» Data below:

——

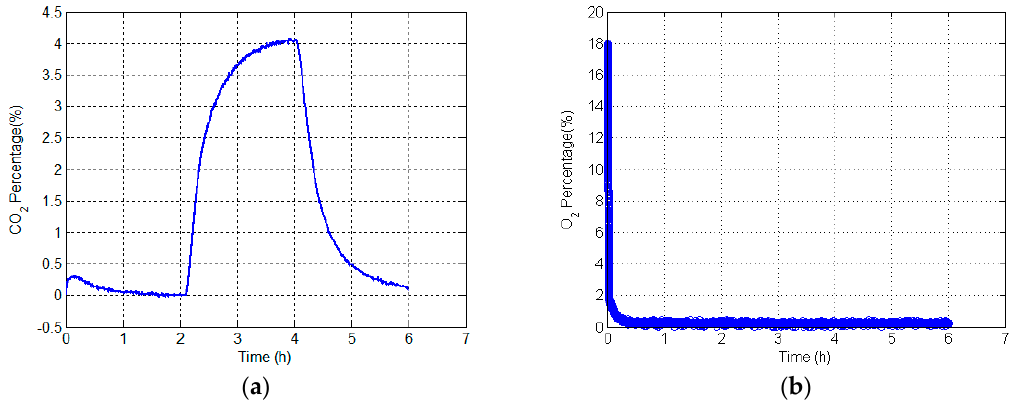
Figure 5. Response of O 2 /CO 2 analyzer during the experiment comprising 2 h of purging, 2 h of adsorption, and 2 h of desorption steps over a total period of 6 h ( a ) CO 2 concentration; ( b ) O 2 concentration. ( b ) O 2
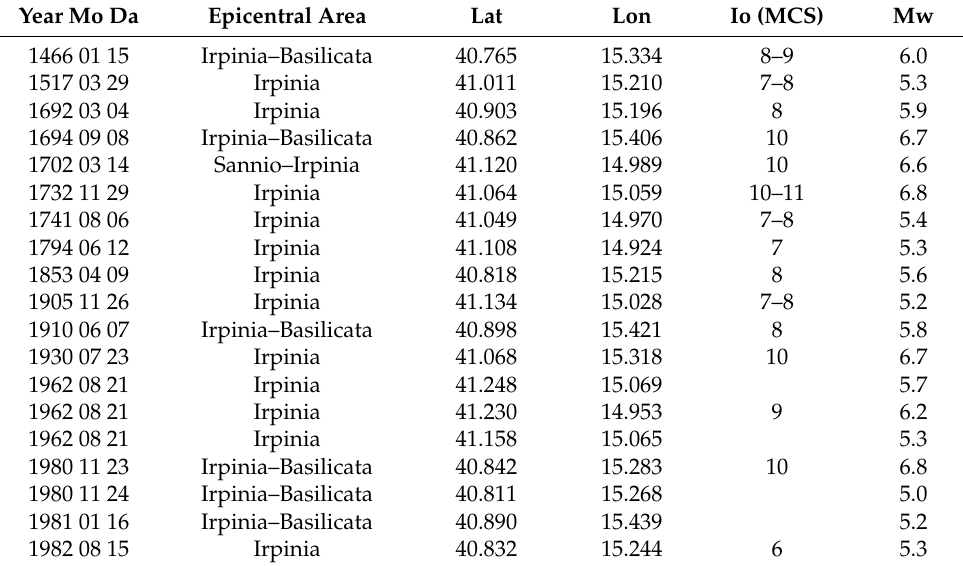
Table 1. List of the main Irpinia earthquakes (Mw > 5.0) extracted from the CPTI15 catalog [26]. For the description of the various parameters see this catalog at https://emidius.mi.ingv.it/CPTI15- DBMI15/index_en.htm (accessed on 30 January 2021) As attested by Rovida et al. [27], this historical record can be considered complete since 1620 for M 6.0+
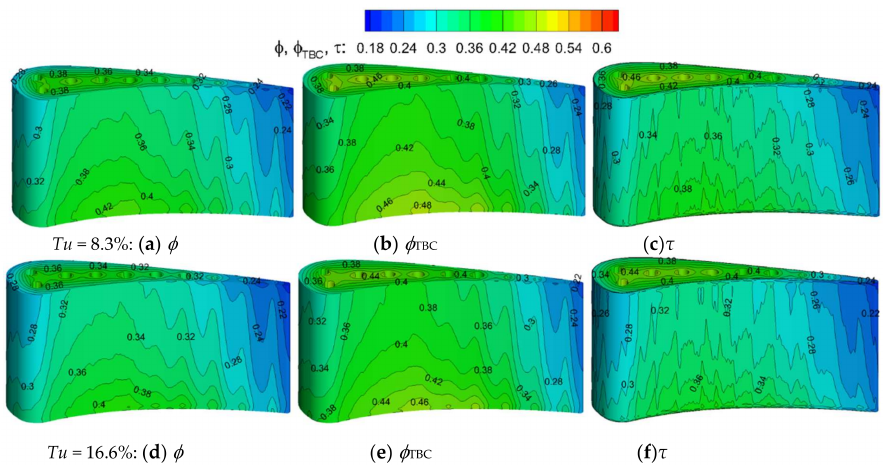
Figure 11. ϕ , ϕ TBC , and τ on the pressure side (PS) at Tu = 8.3% and 16.6%.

——

Repeat the whole of the material above exactly, but keep the pictures out.

» Result:
Figure 5. Response of O 2 /CO 2 analyzer during the experiment comprising 2 h of purging, 2 h of adsorption, and 2 h of desorption steps over a total period of 6 h ( a ) CO 2 concentration; ( b ) O 2 concentration. ( b ) O 2
Table 1. List of the main Irpinia earthquakes (Mw > 5.0) extracted from the CPTI15 catalog [26]. For the description of the various parameters see this catalog at https://emidius.mi.ingv.it/CPTI15- DBMI15/index_en.htm (accessed on 30 January 2021) As attested by Rovida et al. [27], this historical record can be considered complete since 1620 for M 6.0+
Figure 11. ϕ , ϕ TBC , and τ on the pressure side (PS) at Tu = 8.3% and 16.6%.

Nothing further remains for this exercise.